Abstract 12775: The Major Contribution and Characteristics of Smooth Muscle Cell Foam Cells in Human Atherosclerotic Lesions Based on Flow Cytometry and Single Cell RNA Sequencing

Abstract

Background and Aims: Smooth muscle cells (SMCs) comprise the majority of cells within human atherosclerotic intima. Our previous study of human coronary atherosclerosis found that ≥50% of foam cells are of SMC origin and not primarily of macrophage origin as previously thought. In a recent investigation we reported that ~70% of all foam cells in ApoE-/- mice fed a Western Diet for 6 weeks are SMC-derived. In the current investigation we utilized flow cytometry and single-cell RNA sequencing to study the contribution and characteristics of SMC-derived foam cells in human atherosclerotic plaques.
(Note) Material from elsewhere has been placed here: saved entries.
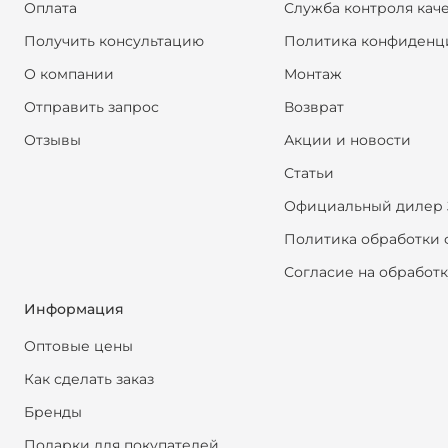
Оплата
Служба контроля кач
Получить консультацию
Политика конфиденц
О компании
Монтаж
Отправить запрос
Возврат
Отзывы
Акции и новости
Статьи
Официальный дилер 
Политика обработки 
Согласие на обработ
Информация
Оптовые цены
Как сделать заказ
Бренды
Подарки для покупателей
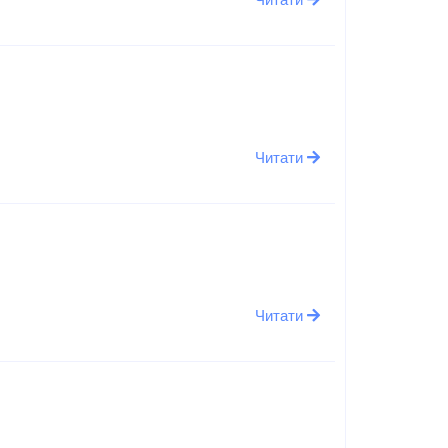
Читати
Читати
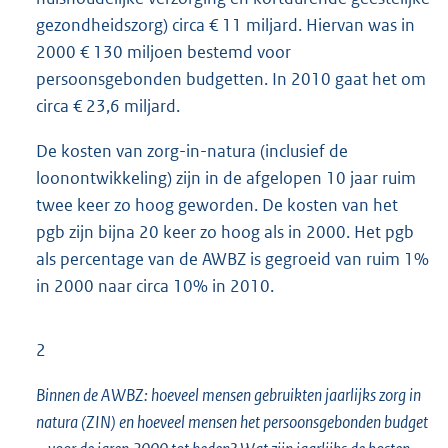
gezondheidszorg) circa € 11 miljard. Hiervan was in
2000 € 130 miljoen bestemd voor
persoonsgebonden budgetten. In 2010 gaat het om
circa € 23,6 miljard.
De kosten van zorg-in-natura (inclusief de
loonontwikkeling) zijn in de afgelopen 10 jaar ruim
twee keer zo hoog geworden. De kosten van het
pgb zijn bijna 20 keer zo hoog als in 2000. Het pgb
als percentage van de AWBZ is gegroeid van ruim 1%
in 2000 naar circa 10% in 2010.
2
Binnen de AWBZ: hoeveel mensen gebruikten jaarlijks zorg in
natura (ZIN) en hoeveel mensen het persoonsgebonden budget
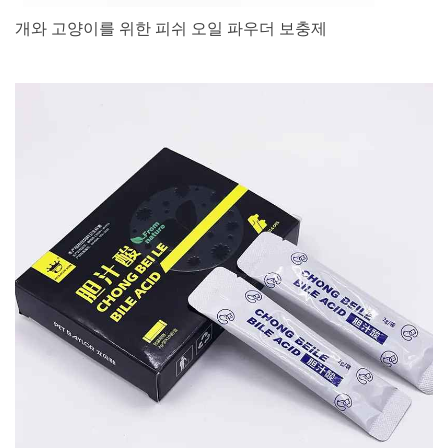
개와 고양이를 위한 피쉬 오일 파우더 보충제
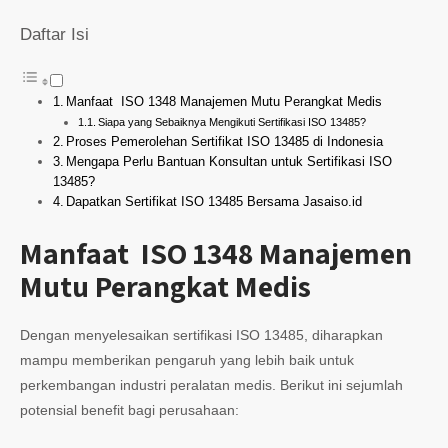
Daftar Isi
Manfaat ISO 1348 Manajemen Mutu Perangkat Medis
Siapa yang Sebaiknya Mengikuti Sertifikasi ISO 13485?
Proses Pemerolehan Sertifikat ISO 13485 di Indonesia
Mengapa Perlu Bantuan Konsultan untuk Sertifikasi ISO
13485?
Dapatkan Sertifikat ISO 13485 Bersama Jasaiso.id
Manfaat ISO 1348 Manajemen
Mutu Perangkat Medis
Dengan menyelesaikan sertifikasi ISO 13485, diharapkan
mampu memberikan pengaruh yang lebih baik untuk
perkembangan industri peralatan medis. Berikut ini sejumlah
potensial benefit bagi perusahaan:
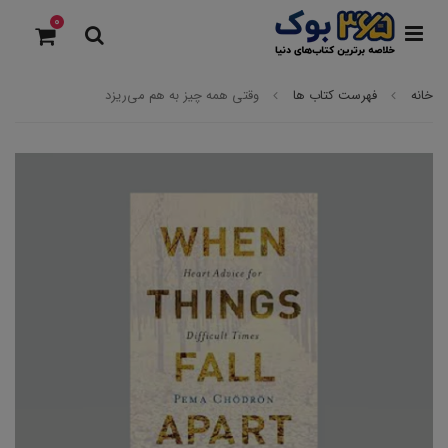
0
خانه
فهرست کتاب ها
وقتی همه چیز به هم می‌ریزد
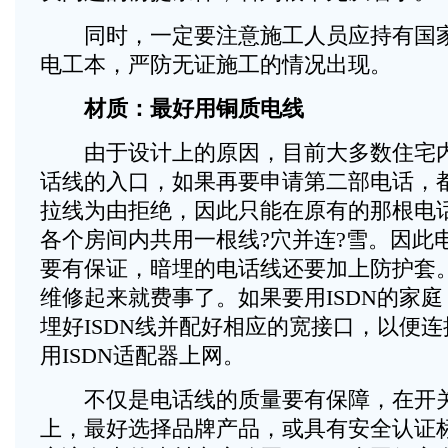
同时，一定要注意施工人员应持有国家
电工本，严防无证施工的情况出现。
材质：最好用铜质电线
由于设计上的原因，目前大多数住宅内
话线的入口，如果再要申请第二部电话，
拉线为由拒绝，因此只能在原有的那根电
各个房间内共用一根线?穴并连?雪。因此
要有保证，暗埋的电话线还要加上防护套
维修起来就费事了。如果要用ISDN的家
埋好ISDN线并配好相应的宽接口，以便
用ISDN适配器上网。
不仅是电话线的质量要有保障，在开关
上，最好选择品牌产品，或具有安全认证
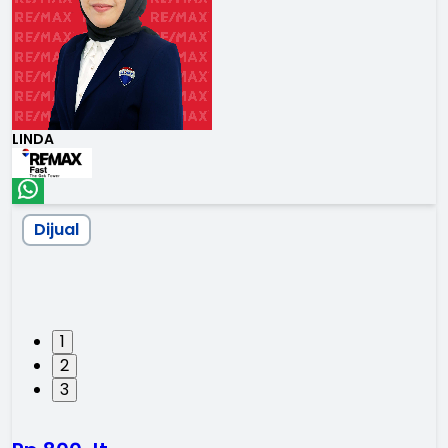
LINDA
Dijual
1
2
3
Hypothesis: SMCs comprise the majority of foam cells in human atherosclerosis and SMC foam cells have a unique gene expression pattern compared to macrophage foam cells. Methods: Formalin-fixed coronary and aortic samples were digested, stained with the lipid dye BODIPY and CD45 antibody and separated into CD45+ (leukocyte) and CD45- (non-leukocyte) foam cell and non-foam cell populations using flow cytometry. Pieces of fresh human coronary artery with adventitia removed were subjected to gentle digestion and isolated cells used for single-cell RNA Sequencing (n=3) using 10X Genomics Chromium Single Cell 3’ Reagent Kits v3 Technology. Results: Flow cytometric analysis indicates that approximately 65% of total foam cells of human coronary and aortic atherosclerotic lesions are of non-leukocyte origin. Unsupervised Seurat-based clustering (R version 4.2.0) singled out multiple cell clusters including SMCs, leukocytes, and endothelial cells in all 3 samples. Combining data resulted in identification of 15 distinct clusters including 8 SMC clusters ranging from well-differentiated to varying degrees of dedifferentiation. Combining multiple markers identified by in vitro and in vivo studies of SMC foam cells we were able to identify 2 possible SMC foam cell clusters with gene expression patterns distinct from macrophage foam cells. Conclusions: Our findings further identify SMCs as the major contributors of foam cells in atherosclerosis, and provide novel tools to investigate the nature of SMC foam cells in human atherosclerosis and their responses to anti-atherosclerotic therapies.